### EXERCISE
Go through the material below and copy each line where the word "工作现场" appears.

### EXTRACTED INFORMATION
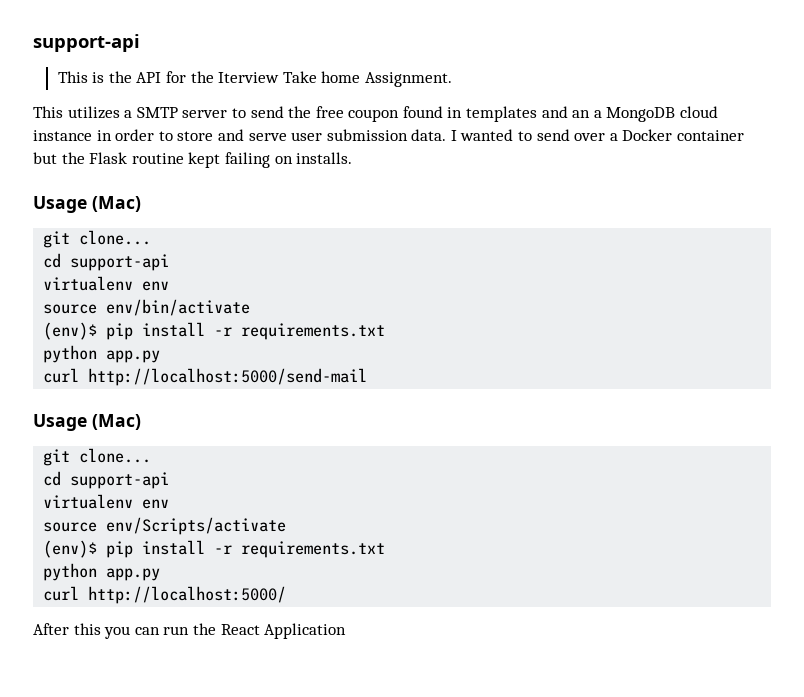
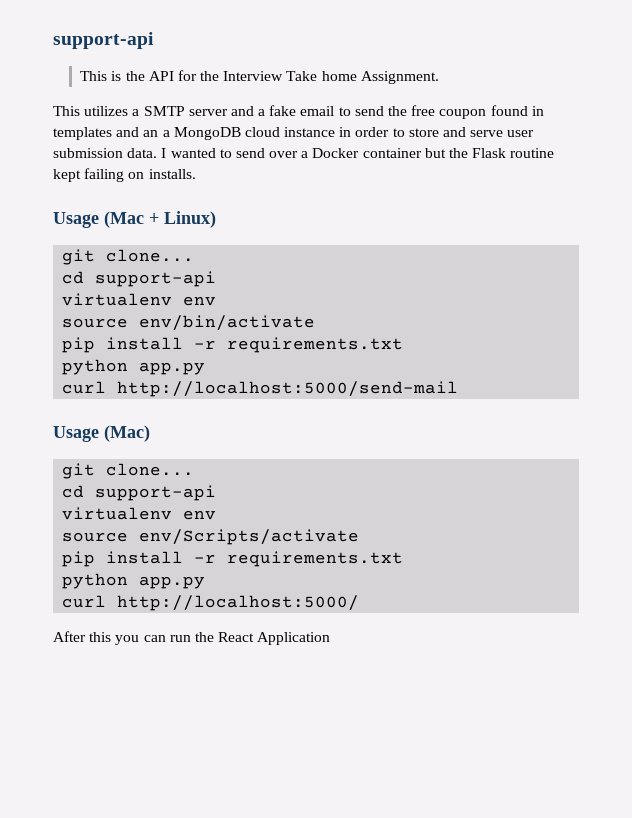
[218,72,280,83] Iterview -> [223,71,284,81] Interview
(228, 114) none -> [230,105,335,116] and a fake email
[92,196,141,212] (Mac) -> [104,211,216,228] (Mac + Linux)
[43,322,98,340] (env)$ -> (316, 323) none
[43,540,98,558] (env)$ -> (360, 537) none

--

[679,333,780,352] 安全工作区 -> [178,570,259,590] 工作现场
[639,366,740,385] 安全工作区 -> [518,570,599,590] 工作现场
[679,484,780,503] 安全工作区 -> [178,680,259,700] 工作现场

### EXERCISE ANSWER
[679,333,780,352] 安全工作区 -> [178,570,259,590] 工作现场
[639,366,740,385] 安全工作区 -> [518,570,599,590] 工作现场
[679,484,780,503] 安全工作区 -> [178,680,259,700] 工作现场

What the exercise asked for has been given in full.